EDUCATION ARTICLES FROM EXPERTS

Just about anyone who opposes the Common Core national curriculum standards, currently under serious fire in New York, is either a kook or a self-interested schemer. That, at least, is the impression an impartial observer would get from listening to many Core supporters. But the reality is quite the opposite: Education thinkers from across the political spectrum are taking on — and apart — the Core.

In the Empire State, education commissioner John King infamously declared parents and concerned citizens opposed to the Core "special interests." He made the accusation as he cancelled a series of town hall-style meetings scheduled across the state. After major blowback, he scheduled new events, but the message King delivered was clear: Many Core opponents only care about themselves, not kids.

Alas, this marginalization strategy is not confined to New York. Former Florida governor Jeb Bush, arguably the Core's greatest champion, has accused Core opponents of employing conspiracy theories. And, in an op-ed being shopped to outlets around the country, Michael J. Petrilli and Michael Brickman of the Thomas B. Fordham Institute characterize Core opponents as a "small but vocal minority of conservatives" coupled with a bit of "the far left." Read: scary fringe types.

Of course there are some Core opponents who say outlandish things, but that is the exception, not the rule.
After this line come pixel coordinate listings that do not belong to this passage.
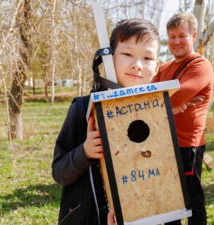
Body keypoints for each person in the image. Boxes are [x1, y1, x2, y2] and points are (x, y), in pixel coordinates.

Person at [52, 18, 160, 225]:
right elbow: (59, 173)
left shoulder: (157, 114)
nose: (137, 65)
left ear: (157, 66)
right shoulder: (83, 109)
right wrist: (84, 152)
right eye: (127, 54)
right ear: (109, 58)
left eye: (147, 58)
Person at [152, 12, 214, 225]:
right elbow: (147, 96)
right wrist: (168, 105)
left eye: (182, 36)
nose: (176, 41)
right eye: (171, 36)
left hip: (188, 144)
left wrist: (169, 102)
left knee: (191, 200)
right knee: (170, 202)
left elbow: (176, 95)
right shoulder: (165, 68)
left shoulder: (200, 65)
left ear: (194, 36)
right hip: (164, 142)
And much more important is a diverse group of people opposing the Core who are the exact opposite of the schemer stereotype: education experts.

The Common Core is opposed by scholars at several leading think tanks on both the right and left-hand side of the political landscape, including the Heritage Foundation, The Hoover Institution, the Brookings Institution and my own Cato Institute. My research has shown that there is essentially no meaningful evidence that national standards lead to superior educational outcomes.

Hoover Institution Senior Fellow Eric Hanushek, a well-known education economist and supporter of standards-based education reform, has reached a similar conclusion about likely Core impotence. He recently wrote : "We currently have very different standards across states, and experience from the states provides little support for the argument that simply declaring more clearly what we want children to learn will have much impact."

Hanushek's conclusion dovetails nicely with Common Core opposition from Tom Loveless, a scholar at the left-leaning Brookings Institution. In 2012, Loveless demonstrated that moving to national standards would almost certainly have little, if any, positive effect because the performance of states has had very little connection to the rigor or quality of their standards, and there is much greater achievement variation within states than among them.

In fact, Loveless has been one of the clearest voices saying the Core is not a panacea for America's education woes, writing: "Don't let the ferocity of the oncoming debate fool you. The empirical evidence suggests that the Common Core will have little effect on American students' achievement. The nation will have to look elsewhere for ways to improve its schools."

Moving to arguably the far left, prolific education historian Diane Ravitch has also taken on the Core, noting that it is untested, was assembled behind closed doors, and was essentially foisted on schools by the federal Race to the Top funding contest. That it also seems intended to produce huge increases in test failures — as occurred when New York employed Core-aligned tests without Core-aligned curricula — seemed to push Ravitch over the edge.

"This is what we know: the Common Core tests cause a huge decline in test scores. Passing rates fell 30 percent in Kentucky and about the same in New York," Ravitch wrote on her blog recently. "Where are we heading? It won't do to keep saying, as [U.S. Education] Secretary Duncan likes to, that only extremists oppose the standards. Reasonable people question them as well."

There is an extremely well-informed opposition to the Core, and dismissing opponents as loony or selfish does New York's children no service.

As Commissioner King picks up his statewide Core tour, he owes it to the kids to seriously contemplate the massive evidence against his favored reform.

Neal McCluskey is the associate director of the Cato Institute's Center for Educational Freedom, and author of "Behind the Current: Assessing the Case for National Curriculum Standard."